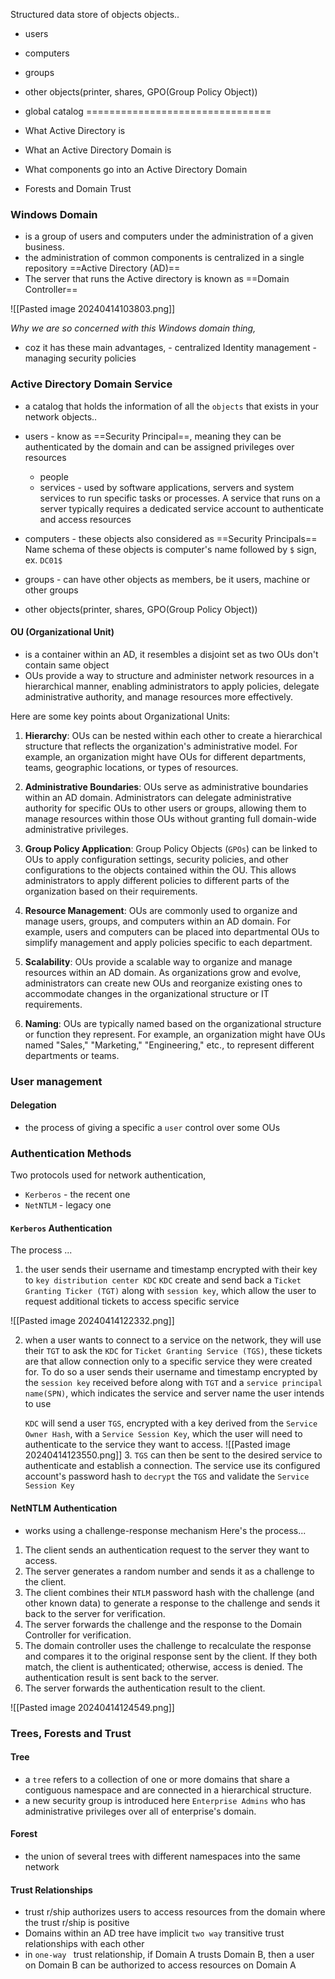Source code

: Structured data store of objects
objects..
- users
- computers
- groups
- other objects(printer, shares, GPO(Group Policy Object))
- global catalog
================================

- What Active Directory is
- What an Active Directory Domain is
- What components go into an Active Directory Domain
- Forests and Domain Trust

### Windows Domain
- is a group of users and computers under the administration of a given business. 
- the administration of common components is centralized in a single repository ==Active Directory (AD)== 
- The server that runs the Active directory is known as ==Domain Controller==   

![[Pasted image 20240414103803.png]]

_Why we are so concerned with this Windows domain thing,_
- coz it has these main advantages, 
	  - centralized Identity management
	  - managing security policies

### Active Directory Domain Service
- a catalog that holds the information of all the `objects` that exists in your network
objects..
- users - know as ==Security Principal==, meaning they can be authenticated by the domain and can be assigned privileges over resources
	- people
	- services - used by software applications, servers and system services to run specific tasks or processes. A service that runs on a server typically requires a dedicated service account to authenticate and access resources
- computers - these objects also considered as ==Security Principals== 
  Name schema of these objects is computer's name followed by `$` sign, ex. `DC01$`
- groups - can have other objects as members, be it users, machine or other groups
  
- other objects(printer, shares, GPO(Group Policy Object))
#### OU (Organizational Unit)
- is a container within an AD, it resembles a disjoint set as two OUs don't contain same object
- OUs provide a way to structure and administer network resources in a hierarchical manner, enabling administrators to apply policies, delegate administrative authority, and manage resources more effectively.

Here are some key points about Organizational Units:

1. **Hierarchy**: OUs can be nested within each other to create a hierarchical structure that reflects the organization's administrative model. For example, an organization might have OUs for different departments, teams, geographic locations, or types of resources.
    
2. **Administrative Boundaries**: OUs serve as administrative boundaries within an AD domain. Administrators can delegate administrative authority for specific OUs to other users or groups, allowing them to manage resources within those OUs without granting full domain-wide administrative privileges.
    
3. **Group Policy Application**: Group Policy Objects (`GPOs`) can be linked to OUs to apply configuration settings, security policies, and other configurations to the objects contained within the OU. This allows administrators to apply different policies to different parts of the organization based on their requirements.
    
4. **Resource Management**: OUs are commonly used to organize and manage users, groups, and computers within an AD domain. For example, users and computers can be placed into departmental OUs to simplify management and apply policies specific to each department.
    
5. **Scalability**: OUs provide a scalable way to organize and manage resources within an AD domain. As organizations grow and evolve, administrators can create new OUs and reorganize existing ones to accommodate changes in the organizational structure or IT requirements.
    
6. **Naming**: OUs are typically named based on the organizational structure or function they represent. For example, an organization might have OUs named "Sales," "Marketing," "Engineering," etc., to represent different departments or teams.

### User management
#### Delegation
- the process of giving a specific  a `user` control over some OUs
### Authentication Methods
Two protocols used for network authentication, 
- `Kerberos` - the recent one
- `NetNTLM` - legacy one

#### `Kerberos`  Authentication
The process ...
1. the user sends their username and timestamp encrypted with their key to `key distribution center KDC` 
   `KDC` create and send back a `Ticket Granting Ticker (TGT)` along with `session key`, which allow the user to request additional tickets to access specific service
   

![[Pasted image 20240414122332.png]]

2. when a user wants to connect to a service on the network, they will use their `TGT` to ask the `KDC` for `Ticket Granting Service (TGS)`, these tickets are that allow connection only to a specific service they were created for. To do so a user sends their username and timestamp encrypted by the `session key` received before along with `TGT` and a `service principal name(SPN)`, which indicates the service and server name the user intends to use
   
   `KDC` will send a user `TGS`, encrypted with a key derived from the `Service Owner Hash`, with a `Service Session Key`, which the user will need to authenticate to the service they want to access.
   ![[Pasted image 20240414123550.png]]
   3. `TGS` can then be sent to the desired service to authenticate and establish a connection. The service use its configured account's password hash to `decrypt` the `TGS` and validate the `Service Session Key`

#### NetNTLM Authentication
- works using a challenge-response mechanism
Here's the process...
1. The client sends an authentication request to the server they want to access.
2. The server generates a random number and sends it as a challenge to the client.
3. The client combines their `NTLM` password hash with the challenge (and other known data) to generate a response to the challenge and sends it back to the server for verification.
4. The server forwards the challenge and the response to the Domain Controller for verification.
5. The domain controller uses the challenge to recalculate the response and compares it to the original response sent by the client. If they both match, the client is authenticated; otherwise, access is denied. The authentication result is sent back to the server.
6. The server forwards the authentication result to the client.

![[Pasted image 20240414124549.png]]

### Trees, Forests and Trust
#### Tree
- a `tree` refers to a collection of one or more domains that share a contiguous namespace and are connected in a hierarchical structure.
- a new security group is introduced here `Enterprise Admins` who has administrative privileges over all of enterprise's domain. 
#### Forest
- the union of several trees with different namespaces into the same network
#### Trust Relationships
- trust r/ship authorizes users to access resources from the domain where the trust r/ship is positive
- Domains within an AD tree have implicit `two way` transitive trust relationships with each other 
- in `one-way ` trust relationship, if Domain A trusts Domain B, then a user on Domain B can be authorized to access resources on Domain A
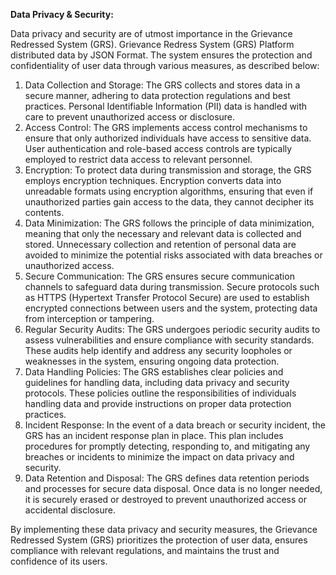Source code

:﻿**Data Privacy & Security:**

Data privacy and security are of utmost importance in the Grievance Redressed System (GRS). Grievance Redress System (GRS) Platform distributed data by JSON Format. The system ensures the protection and confidentiality of user data through various measures, as described below:

1. Data Collection and Storage: The GRS collects and stores data in a secure manner, adhering to data protection regulations and best practices. Personal Identifiable Information (PII) data is handled with care to prevent unauthorized access or disclosure.
1. Access Control: The GRS implements access control mechanisms to ensure that only authorized individuals have access to sensitive data. User authentication and role-based access controls are typically employed to restrict data access to relevant personnel.
1. Encryption: To protect data during transmission and storage, the GRS employs encryption techniques. Encryption converts data into unreadable formats using encryption algorithms, ensuring that even if unauthorized parties gain access to the data, they cannot decipher its contents.
1. Data Minimization: The GRS follows the principle of data minimization, meaning that only the necessary and relevant data is collected and stored. Unnecessary collection and retention of personal data are avoided to minimize the potential risks associated with data breaches or unauthorized access.
1. Secure Communication: The GRS ensures secure communication channels to safeguard data during transmission. Secure protocols such as HTTPS (Hypertext Transfer Protocol Secure) are used to establish encrypted connections between users and the system, protecting data from interception or tampering.
1. Regular Security Audits: The GRS undergoes periodic security audits to assess vulnerabilities and ensure compliance with security standards. These audits help identify and address any security loopholes or weaknesses in the system, ensuring ongoing data protection.
1. Data Handling Policies: The GRS establishes clear policies and guidelines for handling data, including data privacy and security protocols. These policies outline the responsibilities of individuals handling data and provide instructions on proper data protection practices.
1. Incident Response: In the event of a data breach or security incident, the GRS has an incident response plan in place. This plan includes procedures for promptly detecting, responding to, and mitigating any breaches or incidents to minimize the impact on data privacy and security.
1. Data Retention and Disposal: The GRS defines data retention periods and processes for secure data disposal. Once data is no longer needed, it is securely erased or destroyed to prevent unauthorized access or accidental disclosure.

By implementing these data privacy and security measures, the Grievance Redressed System (GRS) prioritizes the protection of user data, ensures compliance with relevant regulations, and maintains the trust and confidence of its users.

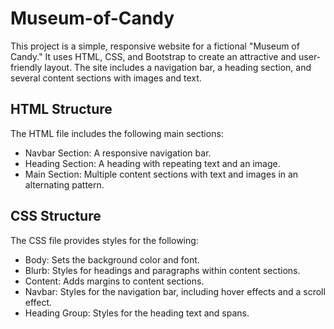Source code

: # Museum-of-Candy

This project is a simple, responsive website for a fictional "Museum of Candy." It uses HTML, CSS, and Bootstrap to create an attractive and user-friendly layout. The site includes a navigation bar, a heading section, and several content sections with images and text.

## HTML Structure
The HTML file includes the following main sections:

- Navbar Section: A responsive navigation bar.
- Heading Section: A heading with repeating text and an image.
- Main Section: Multiple content sections with text and images in an alternating pattern.

## CSS Structure
The CSS file provides styles for the following:

- Body: Sets the background color and font.
- Blurb: Styles for headings and paragraphs within content sections.
- Content: Adds margins to content sections.
- Navbar: Styles for the navigation bar, including hover effects and a scroll effect.
- Heading Group: Styles for the heading text and spans.
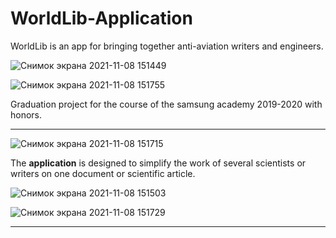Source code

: # WorldLib-Application
WorldLib is an app for bringing together anti-aviation writers and engineers.

![Снимок экрана 2021-11-08 151449](https://user-images.githubusercontent.com/70804097/140740822-9612684e-01a1-4a1d-b70c-d03f23a814db.png)

![Снимок экрана 2021-11-08 151755](https://user-images.githubusercontent.com/70804097/140740826-35c1e4fd-bd4d-4e45-b01f-71510cb8553c.png)

Graduation project for the course of the samsung academy 2019-2020 with honors.

------------------------
![Снимок экрана 2021-11-08 151715](https://user-images.githubusercontent.com/70804097/140740799-34156477-f6fa-485c-8d4e-df214ad49c0e.png)

The **application** is designed to simplify the work of several scientists or writers on one document or scientific article.

![Снимок экрана 2021-11-08 151503](https://user-images.githubusercontent.com/70804097/140740812-5dafea86-6579-4ff8-99d4-0185270d66e5.png)


![Снимок экрана 2021-11-08 151729](https://user-images.githubusercontent.com/70804097/140740829-830220de-18b3-4b75-bd4a-bbf14580225f.png)

------------------------
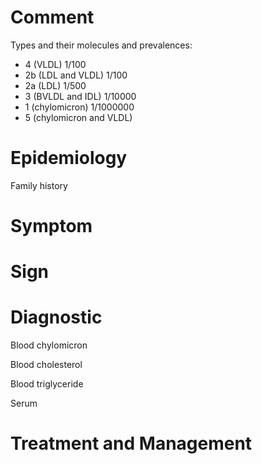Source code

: # Comment

Types and their molecules and prevalences:

- 4 (VLDL) 1/100
- 2b (LDL and VLDL) 1/100
- 2a (LDL) 1/500
- 3 (BVLDL and IDL) 1/10000
- 1 (chylomicron) 1/1000000
- 5 (chylomicron and VLDL)

# Epidemiology

Family history

# Symptom

# Sign

# Diagnostic

Blood chylomicron

Blood cholesterol

Blood triglyceride

Serum

# Treatment and Management
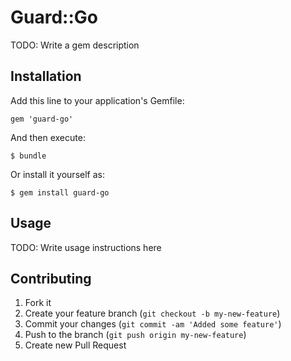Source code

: # Guard::Go

TODO: Write a gem description

## Installation

Add this line to your application's Gemfile:

    gem 'guard-go'

And then execute:

    $ bundle

Or install it yourself as:

    $ gem install guard-go

## Usage

TODO: Write usage instructions here

## Contributing

1. Fork it
2. Create your feature branch (`git checkout -b my-new-feature`)
3. Commit your changes (`git commit -am 'Added some feature'`)
4. Push to the branch (`git push origin my-new-feature`)
5. Create new Pull Request
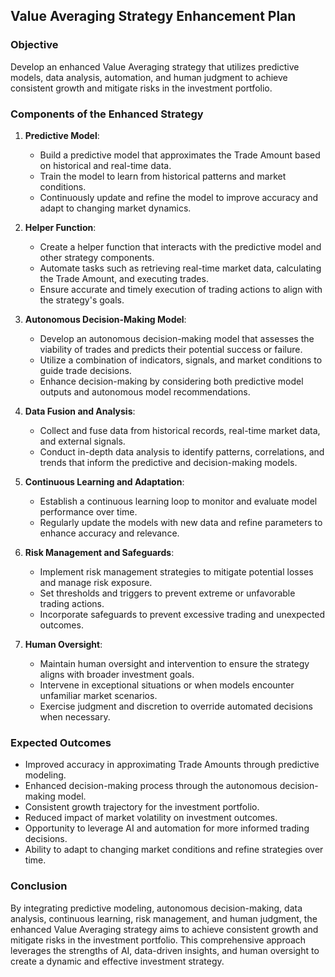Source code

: ## Value Averaging Strategy Enhancement Plan

### Objective

Develop an enhanced Value Averaging strategy that utilizes predictive models, data analysis, automation, and human judgment to achieve consistent growth and mitigate risks in the investment portfolio.

### Components of the Enhanced Strategy

1. **Predictive Model**:
   - Build a predictive model that approximates the Trade Amount based on historical and real-time data.
   - Train the model to learn from historical patterns and market conditions.
   - Continuously update and refine the model to improve accuracy and adapt to changing market dynamics.

2. **Helper Function**:
   - Create a helper function that interacts with the predictive model and other strategy components.
   - Automate tasks such as retrieving real-time market data, calculating the Trade Amount, and executing trades.
   - Ensure accurate and timely execution of trading actions to align with the strategy's goals.

3. **Autonomous Decision-Making Model**:
   - Develop an autonomous decision-making model that assesses the viability of trades and predicts their potential success or failure.
   - Utilize a combination of indicators, signals, and market conditions to guide trade decisions.
   - Enhance decision-making by considering both predictive model outputs and autonomous model recommendations.

4. **Data Fusion and Analysis**:
   - Collect and fuse data from historical records, real-time market data, and external signals.
   - Conduct in-depth data analysis to identify patterns, correlations, and trends that inform the predictive and decision-making models.

5. **Continuous Learning and Adaptation**:
   - Establish a continuous learning loop to monitor and evaluate model performance over time.
   - Regularly update the models with new data and refine parameters to enhance accuracy and relevance.

6. **Risk Management and Safeguards**:
   - Implement risk management strategies to mitigate potential losses and manage risk exposure.
   - Set thresholds and triggers to prevent extreme or unfavorable trading actions.
   - Incorporate safeguards to prevent excessive trading and unexpected outcomes.

7. **Human Oversight**:
   - Maintain human oversight and intervention to ensure the strategy aligns with broader investment goals.
   - Intervene in exceptional situations or when models encounter unfamiliar market scenarios.
   - Exercise judgment and discretion to override automated decisions when necessary.

### Expected Outcomes

- Improved accuracy in approximating Trade Amounts through predictive modeling.
- Enhanced decision-making process through the autonomous decision-making model.
- Consistent growth trajectory for the investment portfolio.
- Reduced impact of market volatility on investment outcomes.
- Opportunity to leverage AI and automation for more informed trading decisions.
- Ability to adapt to changing market conditions and refine strategies over time.

### Conclusion

By integrating predictive modeling, autonomous decision-making, data analysis, continuous learning, risk management, and human judgment, the enhanced Value Averaging strategy aims to achieve consistent growth and mitigate risks in the investment portfolio. This comprehensive approach leverages the strengths of AI, data-driven insights, and human oversight to create a dynamic and effective investment strategy.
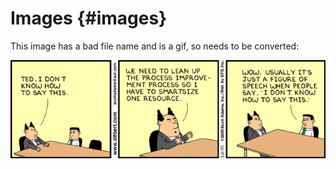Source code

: # Images {#images}


This image has a bad file name and is a gif, so needs to be converted:

![](images/811.strip.gif)
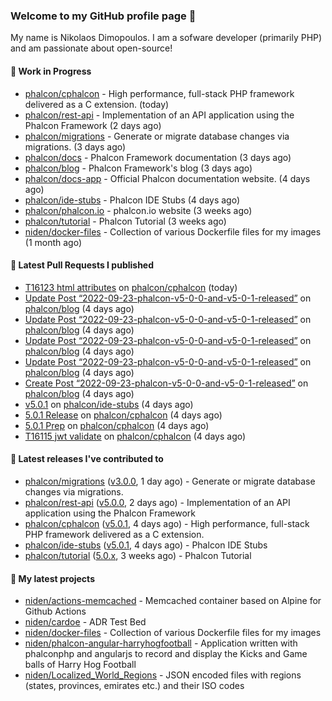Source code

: ### Welcome to my GitHub profile page 👋

My name is Nikolaos Dimopoulos. I am a sofware developer (primarily PHP) and am passionate about open-source!

#### 👷 Work in Progress

- [phalcon/cphalcon](https://github.com/phalcon/cphalcon) - High performance, full-stack PHP framework delivered as a C extension. (today)
- [phalcon/rest-api](https://github.com/phalcon/rest-api) - Implementation of an API application using the Phalcon Framework (2 days ago)
- [phalcon/migrations](https://github.com/phalcon/migrations) - Generate or migrate database changes via migrations. (3 days ago)
- [phalcon/docs](https://github.com/phalcon/docs) - Phalcon Framework documentation (3 days ago)
- [phalcon/blog](https://github.com/phalcon/blog) - Phalcon Framework&#39;s blog (3 days ago)
- [phalcon/docs-app](https://github.com/phalcon/docs-app) - Official Phalcon documentation website. (4 days ago)
- [phalcon/ide-stubs](https://github.com/phalcon/ide-stubs) - Phalcon IDE Stubs (4 days ago)
- [phalcon/phalcon.io](https://github.com/phalcon/phalcon.io) - phalcon.io website (3 weeks ago)
- [phalcon/tutorial](https://github.com/phalcon/tutorial) - Phalcon Tutorial (3 weeks ago)
- [niden/docker-files](https://github.com/niden/docker-files) - Collection of various Dockerfile files for my images (1 month ago)

#### 🔨 Latest Pull Requests I published

- [T16123 html attributes](https://github.com/phalcon/cphalcon/pull/16124) on [phalcon/cphalcon](https://github.com/phalcon/cphalcon) (today)
- [Update Post “2022-09-23-phalcon-v5-0-0-and-v5-0-1-released”](https://github.com/phalcon/blog/pull/510) on [phalcon/blog](https://github.com/phalcon/blog) (4 days ago)
- [Update Post “2022-09-23-phalcon-v5-0-0-and-v5-0-1-released”](https://github.com/phalcon/blog/pull/509) on [phalcon/blog](https://github.com/phalcon/blog) (4 days ago)
- [Update Post “2022-09-23-phalcon-v5-0-0-and-v5-0-1-released”](https://github.com/phalcon/blog/pull/508) on [phalcon/blog](https://github.com/phalcon/blog) (4 days ago)
- [Update Post “2022-09-23-phalcon-v5-0-0-and-v5-0-1-released”](https://github.com/phalcon/blog/pull/507) on [phalcon/blog](https://github.com/phalcon/blog) (4 days ago)
- [Create Post “2022-09-23-phalcon-v5-0-0-and-v5-0-1-released”](https://github.com/phalcon/blog/pull/506) on [phalcon/blog](https://github.com/phalcon/blog) (4 days ago)
- [v5.0.1](https://github.com/phalcon/ide-stubs/pull/79) on [phalcon/ide-stubs](https://github.com/phalcon/ide-stubs) (4 days ago)
- [5.0.1 Release](https://github.com/phalcon/cphalcon/pull/16119) on [phalcon/cphalcon](https://github.com/phalcon/cphalcon) (4 days ago)
- [5.0.1 Prep](https://github.com/phalcon/cphalcon/pull/16118) on [phalcon/cphalcon](https://github.com/phalcon/cphalcon) (4 days ago)
- [T16115 jwt validate](https://github.com/phalcon/cphalcon/pull/16116) on [phalcon/cphalcon](https://github.com/phalcon/cphalcon) (4 days ago)

#### 🔭 Latest releases I've contributed to

- [phalcon/migrations](https://github.com/phalcon/migrations) ([v3.0.0](https://github.com/phalcon/migrations/releases/tag/v3.0.0), 1 day ago) - Generate or migrate database changes via migrations.
- [phalcon/rest-api](https://github.com/phalcon/rest-api) ([v5.0.0](https://github.com/phalcon/rest-api/releases/tag/v5.0.0), 2 days ago) - Implementation of an API application using the Phalcon Framework
- [phalcon/cphalcon](https://github.com/phalcon/cphalcon) ([v5.0.1](https://github.com/phalcon/cphalcon/releases/tag/v5.0.1), 4 days ago) - High performance, full-stack PHP framework delivered as a C extension.
- [phalcon/ide-stubs](https://github.com/phalcon/ide-stubs) ([v5.0.1](https://github.com/phalcon/ide-stubs/releases/tag/v5.0.1), 4 days ago) - Phalcon IDE Stubs
- [phalcon/tutorial](https://github.com/phalcon/tutorial) ([5.0.x](https://github.com/phalcon/tutorial/releases/tag/5.0.x), 3 weeks ago) - Phalcon Tutorial

#### 🌱 My latest projects

- [niden/actions-memcached](https://github.com/niden/actions-memcached) - Memcached container based on Alpine for Github Actions
- [niden/cardoe](https://github.com/niden/cardoe) - ADR Test Bed
- [niden/docker-files](https://github.com/niden/docker-files) - Collection of various Dockerfile files for my images
- [niden/phalcon-angular-harryhogfootball](https://github.com/niden/phalcon-angular-harryhogfootball) - Application written with phalconphp and angularjs to record and display the Kicks and Game balls of Harry Hog Football
- [niden/Localized_World_Regions](https://github.com/niden/Localized_World_Regions) - JSON encoded files with regions (states, provinces, emirates etc.) and their ISO codes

_ _ _

» **Exercise**:
Can you copy out, character for character, the lines in the entries above that run from the line containing "### User management" through the line containing "- legacy one", with both of those lines included?

» **Exercise response**:
### User management
#### Delegation
- the process of giving a specific  a `user` control over some OUs
### Authentication Methods
Two protocols used for network authentication, 
- `Kerberos` - the recent one
- `NetNTLM` - legacy one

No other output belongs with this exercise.